1.10.1. Initialization#
# 导入包 用于读取文件
import pandas as pd
读数据,合并
# train = pd.read_csv('data/bankfraud_train.csv')
# test = pd.read_csv('data/bankfraud_test.csv')
# 合并train 和 test 集
data = pd.concat([train, test], axis=0)
# 用于其他features文件的合并
# data = pd.merge(data, car_price,on='auto_model', how='outer')
# 声明一些变量
# 美国大城市,用于feature engineering
top_cities = ["NewYork","LosAngeles","Chicago","Houston","Phoenix","Philadelphia","SanAntonio","SanDiego","Dallas","SanJose","Austin","Jacksonville","FortWorth","Columbus","Indianapolis","Charlotte","SanFrancisco","Seattle","Denver","Washington","Nashville","OklahomaCity","ElPaso","Boston","Portland","LasVegas","Detroit","Memphis","Louisville","Baltimore","Milwaukee","Albuquerque","Tucson","Fresno","Sacramento","KansasCity","Mesa","Atlanta","Omaha","ColoradoSprings","Raleigh","LongBeach","VirginiaBeach","Miami","Oakland","Minneapolis","Tulsa","Bakersfield","Wichita","Arlington"]
1.10.2. view the data#
train['incident_city'].value_counts()
Springfield 117
Arlington 110
Columbus 108
Northbend 96
Hillsdale 96
Riverwood 90
Northbrook 83
Name: incident_city, dtype: int64
data['auto_model'].value_counts().count()
39
# 用于查看数据中非数字列特殊值的个数
for col in data.select_dtypes(include=object).columns:
# nqunique是一个方法,记得加括号
print(col, data[col].nunique())
policy_bind_date 951
policy_state 3
policy_csl 3
insured_sex 2
insured_education_level 7
insured_occupation 14
insured_hobbies 20
insured_relationship 6
incident_date 60
incident_type 4
collision_type 4
incident_severity 4
authorities_contacted 5
incident_state 7
incident_city 7
incident_location 1000
property_damage 3
police_report_available 3
auto_make 14
auto_model 39
1.10.3. Feature engineering#
1.10.3.1. 把日期转换成更有意义的特征,列入星期几#
data['policy_bind_date'] = pd.to_datetime(data['policy_bind_date'], errors='coerce')
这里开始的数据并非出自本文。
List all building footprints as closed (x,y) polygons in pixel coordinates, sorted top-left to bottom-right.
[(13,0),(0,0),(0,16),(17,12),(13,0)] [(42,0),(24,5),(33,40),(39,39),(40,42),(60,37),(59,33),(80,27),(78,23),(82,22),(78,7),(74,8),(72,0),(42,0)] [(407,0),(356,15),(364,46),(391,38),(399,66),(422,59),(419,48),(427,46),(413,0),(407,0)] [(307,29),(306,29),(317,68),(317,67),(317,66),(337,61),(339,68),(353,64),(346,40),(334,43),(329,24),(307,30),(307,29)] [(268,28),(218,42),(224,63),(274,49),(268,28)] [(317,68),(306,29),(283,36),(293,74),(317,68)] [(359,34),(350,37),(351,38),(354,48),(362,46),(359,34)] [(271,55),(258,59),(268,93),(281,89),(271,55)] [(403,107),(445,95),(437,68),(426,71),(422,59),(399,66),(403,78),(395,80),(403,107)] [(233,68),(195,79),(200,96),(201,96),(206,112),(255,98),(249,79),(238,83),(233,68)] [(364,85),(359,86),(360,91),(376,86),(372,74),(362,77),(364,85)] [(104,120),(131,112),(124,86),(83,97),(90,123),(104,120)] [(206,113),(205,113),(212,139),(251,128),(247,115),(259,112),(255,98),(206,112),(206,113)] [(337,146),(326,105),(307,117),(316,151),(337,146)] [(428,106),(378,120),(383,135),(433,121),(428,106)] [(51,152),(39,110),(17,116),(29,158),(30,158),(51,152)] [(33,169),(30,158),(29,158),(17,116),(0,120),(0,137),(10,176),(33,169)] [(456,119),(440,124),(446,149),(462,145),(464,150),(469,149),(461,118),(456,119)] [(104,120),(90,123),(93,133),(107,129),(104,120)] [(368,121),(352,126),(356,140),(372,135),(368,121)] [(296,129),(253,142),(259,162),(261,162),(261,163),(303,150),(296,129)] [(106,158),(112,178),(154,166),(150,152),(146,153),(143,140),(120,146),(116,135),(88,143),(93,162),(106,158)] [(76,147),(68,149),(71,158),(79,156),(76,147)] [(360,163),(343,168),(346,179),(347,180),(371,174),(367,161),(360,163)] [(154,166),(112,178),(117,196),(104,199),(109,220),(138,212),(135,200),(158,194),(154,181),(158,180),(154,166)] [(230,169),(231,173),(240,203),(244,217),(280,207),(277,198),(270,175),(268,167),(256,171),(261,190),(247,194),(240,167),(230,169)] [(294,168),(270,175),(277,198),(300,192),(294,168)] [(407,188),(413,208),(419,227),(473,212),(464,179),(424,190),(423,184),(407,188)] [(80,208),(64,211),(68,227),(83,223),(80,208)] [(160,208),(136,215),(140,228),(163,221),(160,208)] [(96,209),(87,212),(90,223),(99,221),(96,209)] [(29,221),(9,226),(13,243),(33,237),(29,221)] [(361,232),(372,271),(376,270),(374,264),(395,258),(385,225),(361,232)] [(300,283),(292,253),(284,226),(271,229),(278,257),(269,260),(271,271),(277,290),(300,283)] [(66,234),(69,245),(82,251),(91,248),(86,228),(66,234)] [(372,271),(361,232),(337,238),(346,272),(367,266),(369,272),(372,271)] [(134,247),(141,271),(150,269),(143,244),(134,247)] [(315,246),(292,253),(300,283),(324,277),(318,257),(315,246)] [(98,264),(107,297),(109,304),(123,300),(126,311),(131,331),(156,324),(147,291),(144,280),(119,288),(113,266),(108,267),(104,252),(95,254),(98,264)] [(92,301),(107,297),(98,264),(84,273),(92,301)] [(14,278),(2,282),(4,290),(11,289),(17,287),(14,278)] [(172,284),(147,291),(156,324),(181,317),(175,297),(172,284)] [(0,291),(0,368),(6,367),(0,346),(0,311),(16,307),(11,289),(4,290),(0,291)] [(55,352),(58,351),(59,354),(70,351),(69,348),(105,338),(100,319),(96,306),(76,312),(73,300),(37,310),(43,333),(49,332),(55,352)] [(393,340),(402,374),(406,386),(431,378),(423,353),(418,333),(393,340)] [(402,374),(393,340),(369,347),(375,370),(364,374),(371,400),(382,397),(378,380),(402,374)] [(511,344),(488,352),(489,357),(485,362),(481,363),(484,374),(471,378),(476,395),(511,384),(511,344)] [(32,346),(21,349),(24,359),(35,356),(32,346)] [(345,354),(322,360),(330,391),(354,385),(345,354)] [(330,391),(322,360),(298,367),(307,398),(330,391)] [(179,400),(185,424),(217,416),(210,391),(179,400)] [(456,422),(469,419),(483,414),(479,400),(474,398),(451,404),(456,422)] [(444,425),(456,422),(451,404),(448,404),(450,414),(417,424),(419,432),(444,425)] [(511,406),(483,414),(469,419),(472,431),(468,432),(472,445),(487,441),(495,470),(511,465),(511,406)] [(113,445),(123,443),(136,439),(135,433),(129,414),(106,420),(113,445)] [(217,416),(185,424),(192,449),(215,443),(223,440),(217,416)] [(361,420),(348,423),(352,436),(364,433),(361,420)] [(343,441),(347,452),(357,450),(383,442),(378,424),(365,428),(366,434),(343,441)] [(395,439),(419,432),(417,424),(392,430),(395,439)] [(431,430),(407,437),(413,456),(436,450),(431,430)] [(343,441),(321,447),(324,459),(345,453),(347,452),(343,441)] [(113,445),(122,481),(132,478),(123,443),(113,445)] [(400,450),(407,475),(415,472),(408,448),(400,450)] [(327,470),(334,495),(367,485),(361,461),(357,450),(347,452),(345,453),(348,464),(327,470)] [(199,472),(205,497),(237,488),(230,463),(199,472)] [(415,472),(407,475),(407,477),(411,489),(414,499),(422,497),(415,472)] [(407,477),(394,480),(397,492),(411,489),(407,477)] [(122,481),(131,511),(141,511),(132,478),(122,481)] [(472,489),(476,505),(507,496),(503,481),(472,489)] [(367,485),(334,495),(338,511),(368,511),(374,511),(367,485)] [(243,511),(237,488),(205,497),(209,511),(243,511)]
data['incident_date'] = pd.to_datetime(data['incident_date'], errors='coerce')
data['policy_bind_date_weekday'] = data['policy_bind_date'].dt.weekday
data['incident_date_weekday'] = data['incident_date'].dt.weekday
base_date = data['policy_bind_date'].min()
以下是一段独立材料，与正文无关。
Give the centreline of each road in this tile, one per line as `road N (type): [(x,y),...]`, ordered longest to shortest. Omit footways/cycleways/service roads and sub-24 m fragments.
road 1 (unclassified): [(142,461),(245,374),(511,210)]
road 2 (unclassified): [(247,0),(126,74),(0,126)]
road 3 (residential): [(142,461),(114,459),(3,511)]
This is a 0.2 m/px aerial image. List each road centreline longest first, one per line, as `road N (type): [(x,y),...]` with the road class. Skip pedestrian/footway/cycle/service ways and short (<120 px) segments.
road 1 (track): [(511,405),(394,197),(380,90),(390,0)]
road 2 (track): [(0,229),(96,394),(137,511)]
data['p_diff'] = (data['policy_bind_date'] - base_date).dt.days
data['i_diff'] = (data['incident_date'] - base_date).dt.days
data.drop(['policy_bind_date', 'incident_date'], axis=1, inplace=True)
# 日期求差值
data['pi_diff'] = data['p_diff'] - data['i_diff']
1.10.3.2. 手动对某个特征做one-hot处理#
# t = pd.read_csv('data/bankfraud_train.csv')
# temp = pd.DataFrame(columns=["months_as_customer"])
# temp = t["months_as_customer"]
# t = temp
# func1 = lambda x: 1 if x == True else 0
# t["months_as_customer"] = t["months_as_customer"] > 24
# t["months_as_customer"] = t["months_as_customer"] .apply(func1)
# t
1.10.3.3. 对某类别数据进行bin处理#
v = pd.DataFrame({
'top_state': ["NY", "SC", "WV"],
'second_state': ["NC", "VA", "chi"],
'third_state' : ["PA", "OH", "ttt"]
})
data['big_state'] = data['incident_state'].apply(lambda x: '3' if x in v['top_state'].values else '2' if x in v['second_state'].values
else '1' if x in v['third_state'].values else '0')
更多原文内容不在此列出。